ANS issues warning about health plan coverage after Chamber decision

ANS issues warning about health plan coverage after Chamber decision

The National Supplementary Health Agency (ANS) reaffirmed its concern regarding the definition of mandatory coverage for health plans, with the approval on Wednesday (3), by the Chamber of Deputies, of the bill 2033/22, and highlighted that the competence to prepare the List of Procedures and Events in Health is attributed to it by law 9.961/2000.

He added that, in the process of including a procedure in the list, its technical examination “is an indispensable condition for expanding or restricting the use of a certain technology in the supplementary health sector”.

The bill approved by the Chamber establishes coverage hypotheses for health examinations or treatments that are not included in the list of ANS procedures and events. The proposal will still undergo analysis by the Senate.

The reason for the approval is to continue treatments that could be excluded from the coverage of health plans.

If the text is confirmed by the Senate, operators must authorize health plans to cover treatment or procedures prescribed by a doctor or dentist who are not on the ANS list, if among the criteria is the existence of proof of effectiveness, in the light of the sciences of health, based on scientific evidence and a therapeutic plan, of recommendations by the National Commission for the Incorporation of Technologies in the Unified Health System (SUS) and of, at least, one health technology assessment body that is internationally renowned, provided that they are also approved for their national counterparts.


The ANS stated that, to carry out the technical examination, it uses the Health Technology Assessment (HTA), a methodology that analyzes all information on scientific evidence related to the efficacy, effectiveness, accuracy and safety of the technology, economic evaluation and budgetary impact and provider network availability. The use of technology also involves the approval of professional councils, among other points.

“The new technologies to be incorporated into the list also undergo a broad debate with society, through directed and expanded social participation, through technical meetings, public consultations and public hearings, in order to allow decision-making whether or not to incorporate the technology into the Rol takes place in a robust, impartial, transparent and systematic manner”, explained the agency.

The ANS also stated that there will be serious impairment of the clinical parameters of effectiveness and safety of use of the procedures included in the Rol, if the validation of ATS studies with solid scientific evidence does not occur. According to the regulatory agency, without this “there will be no certainty of the clinical benefits nor the potential side effects associated with the technologies”.

For the ANS, it would be important if at least the bill considered not only the criterion of existence of proof of effectiveness based on scientific evidence or approval by a technology assessment body, but the two associated criteria.

“It is also necessary to point out that, in a mutual system such as the health insurance sector, all the costs of consultations, surgeries, hospitalizations and other services are shared among the beneficiaries and, in this way, it is possible to dilute the expenses, making them viable for the consumer”, he clarified.
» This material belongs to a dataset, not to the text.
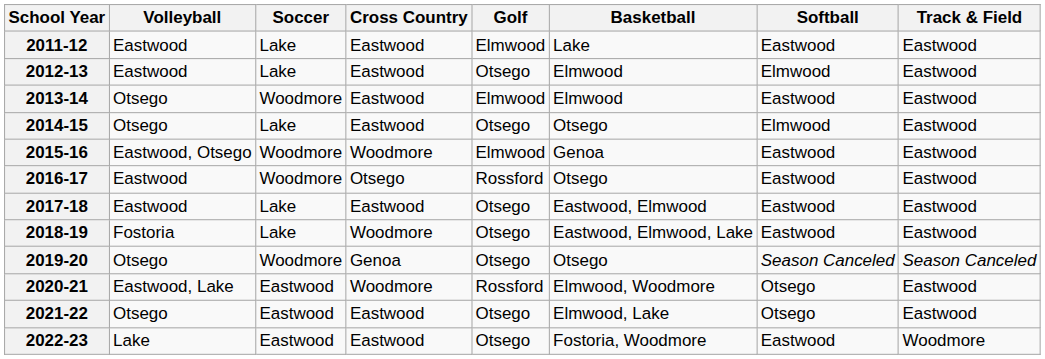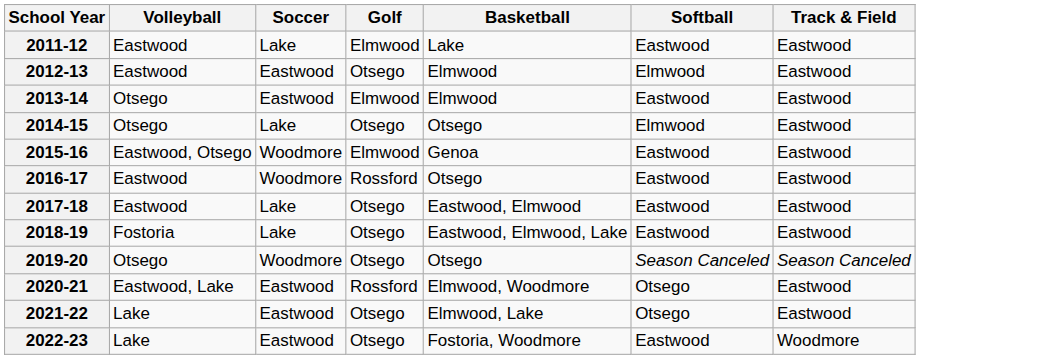- column: Cross Country | Eastwood | Eastwood | Eastwood | Eastwood | Woodmore | Otsego | Eastwood | Woodmore | Genoa | Woodmore | Eastwood | Eastwood
2012-13 | Soccer: Lake -> Eastwood
2013-14 | Soccer: Woodmore -> Eastwood
2021-22 | Volleyball: Otsego -> Lake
In the agency’s understanding, the degree of uncertainty regarding the economic impacts of carrying out procedures not provided for in the current list will cause the risk of raising readjustments to levels above the payment capacity of beneficiaries, even those controlled by the agency, as occurs in individual plans , “which may lead to the exclusion of a group of beneficiaries from the supplementary health system”.


The ANS also informed that the Rol review process has been systematically improved, making it more agile, participatory and transparent.

“Until 2021, the update was done every two years. The publication of Normative Resolution No. 470, in that same year, the reception and analysis of proposals started to be done on a continuous basis, giving dynamism to the review of mandatory coverage”, he said.

Also in 2021, the National Congress voted on a Provisional Measure that, in March 2022, would be converted into Law 14,307, which brought even shorter deadlines for updating the Rol.

According to ANS calculations, in 2022, 24 coverages were already included. Among them, seven are procedures and 17 medications. In addition, there have been important expansions for patients with pervasive developmental disorders, such as coverage for any methods and techniques indicated by the attending physician to treat conditions such as Autism Spectrum Disorder; and the end of limits for consultations and sessions with psychologists, speech therapists, occupational therapists and physical therapists.


On June 8, the Superior Court of Justice (STJ) decided – by 6 votes to 3 – that health plan operators would no longer be obliged to cover medical procedures that are not included in the list of the National Health Agency.

The decision, however, was subject to appeal. In the session, the understanding of the rapporteur, Minister Luís Felipe Salomão, whose vote was given in previous sessions, prevailed.

According to the understanding of the Second Section of the STJ, the List of Procedures defined by the agency is exhaustive, which means that users are not entitled to exams and treatments that are outside the list.